I know there are other questions asked concerning this topic so I'm sorry I have to ask it again, but I cannot get it to work since I'm quite new to this topic.
I have four for-loop (nested) in which certain algbraic calculations are done (matrix operations for example). These calculations take too much time to complete, so I was hoping I could speed this up with Multiprocessing.
The code is given below. I simulated the ranges and matrix sizes here, but in my code these ranges are really used (so it's not strange that it takes so long). You should be able to run it directly when copy-paste the code.
import numpy as np
from scipy.linalg import fractional_matrix_power
import math
#Lists for the loop (and one value)
x_list = np.arange(0, 32, 1)
y_list = np.arange(0, 32, 1)
a_list = np.arange(0, 501, 1)
b_list = np.arange(0, 501, 1)
c_list = np.arange(0, 64, 1)
d_number = 32
#Matrices
Y = np.arange(2048).reshape(32, 64)
g = np.asmatrix(np.empty([d_number, 1], dtype=np.complex_))
A = np.empty([len(a_list), len(b_list), len(c_list)], dtype=np.complex_)
A_in = np.empty([len(a_list), len(b_list)], dtype=np.complex_)
for ai in range(len(a_list)):
for bi in range(len(b_list)):
for ci in range(len(c_list)):
f_k_i = c_list[ci]
X_i = np.asmatrix([Y[:, ci]]).T
for di in range(d_number):
r = math.sqrt((x_list[di] - a_list[ai])**2 + (y_list[di] - b_list[bi])**2 + 63**2)
g[di, 0] = np.exp(-2 * np.pi * 1j * f_k_i * (r / 8)) / r #g is a vector
A[-bi, -ai, ci] = ((1 / np.linalg.norm(g)**2) * (((g.conj().T * fractional_matrix_power((X_i * X_i.conj().T), (1/5)) * g) / np.linalg.norm(g)**2)**2)).item(0)
A_in[-bi, -ai] = (1 / len(c_list)) * sum(A[-bi, -ai, :])
What is the best way to approach this? If multiprocessing is the solution, how to implement this for my case (since I couldn't figure that out).
Thanks in advance.
One way to approach it would be to move the two inside loops into a function taking ai and bi as parameters and returning the indexes and the result.
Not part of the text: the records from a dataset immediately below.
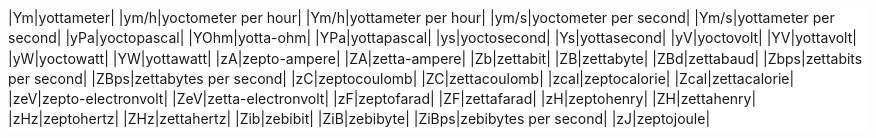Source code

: |Ym|yottameter|
|ym/h|yoctometer per hour|
|Ym/h|yottameter per hour|
|ym/s|yoctometer per second|
|Ym/s|yottameter per second|
|yPa|yoctopascal|
|YOhm|yotta-ohm|
|YPa|yottapascal|
|ys|yoctosecond|
|Ys|yottasecond|
|yV|yoctovolt|
|YV|yottavolt|
|yW|yoctowatt|
|YW|yottawatt|
|zA|zepto-ampere|
|ZA|zetta-ampere|
|Zb|zettabit|
|ZB|zettabyte|
|ZBd|zettabaud|
|Zbps|zettabits per second|
|ZBps|zettabytes per second|
|zC|zeptocoulomb|
|ZC|zettacoulomb|
|zcal|zeptocalorie|
|Zcal|zettacalorie|
|zeV|zepto-electronvolt|
|ZeV|zetta-electronvolt|
|zF|zeptofarad|
|ZF|zettafarad|
|zH|zeptohenry|
|ZH|zettahenry|
|zHz|zeptohertz|
|ZHz|zettahertz|
|Zib|zebibit|
|ZiB|zebibyte|
|ZiBps|zebibytes per second|
|zJ|zeptojoule|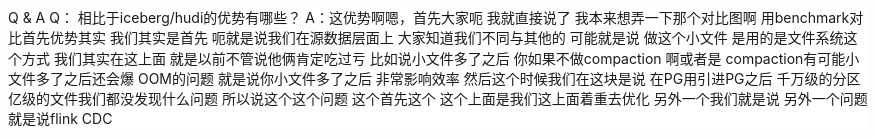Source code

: 

























































Q & A
Q： 相比于iceberg/hudi的优势有哪些？
A：这优势啊嗯，首先大家呃
我就直接说了
我本来想弄一下那个对比图啊
用benchmark对比首先优势其实
我们其实是首先
呃就是说我们在源数据层面上
大家知道我们不同与其他的
可能就是说
做这个小文件
是用的是文件系统这个方式
我们其实在这上面
就是以前不管说他俩肯定吃过亏
比如说小文件多了之后
你如果不做compaction
啊或者是
compaction有可能小文件多了之后还会爆
OOM的问题
就是说你小文件多了之后
非常影响效率
然后这个时候我们在这块是说
在PG用引进PG之后
千万级的分区
亿级的文件我们都没发现什么问题
所以说这个这个问题
这个首先这个
这个上面是我们这上面着重去优化
另外一个我们就是说
另外一个问题就是说flink CDC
Then use multiprocessing.Pool.imap_unordered() to run the function on ai, bi pairs. Something like this (untested):
def partial_calc(index):
"""
This function replaces the inner two loops to calculate the value of
A_in[-bi, -ai]. index is a tuple (ai, bi).
"""
ai, bi = index
for ci in range(len(c_list)):
f_k_i = c_list[ci]
X_i = np.asmatrix([Y[:, ci]]).T
for di in range(d_number):
r = math.sqrt((x_list[di] - a_list[ai])**2 + (y_list[di] - b_list[bi])**2 + 63**2)
g[di, 0] = np.exp(-2 * np.pi * 1j * f_k_i * (r / 8)) / r #g is a vector
A[-bi, -ai, ci] = ((1 / np.linalg.norm(g)**2) * (((g.conj().T * fractional_matrix_power((X_i * X_i.conj().T), (1/5)) * g) / np.linalg.norm(g)**2)**2)).item(0)
return ai, bi, (1 / len(c_list)) * sum(A[-bi, -ai, :])
def main():
with multiprocessing.Pool(None) as p:
# this replaces the outer two loops
indices = itertools.product(range(len(a_list)), range(len(b_list)))
partial_results = p.imap_unordered(partial_calc, indices)
for ai, bi, value in partial_results:
A_in[-bi, -ai] = value
#... do something with A_in ...
if __name__ == "__main__":
main()
Or put the inner three loops into the function and generate one "row" for A_in at a time. Profile it both ways and see which is faster.
The trick will be setting up the lists (a_list, b_list, etc) and the Y matrix. And that depends on their characteristics (constant, quickly/slowly calculated, large/small, etc).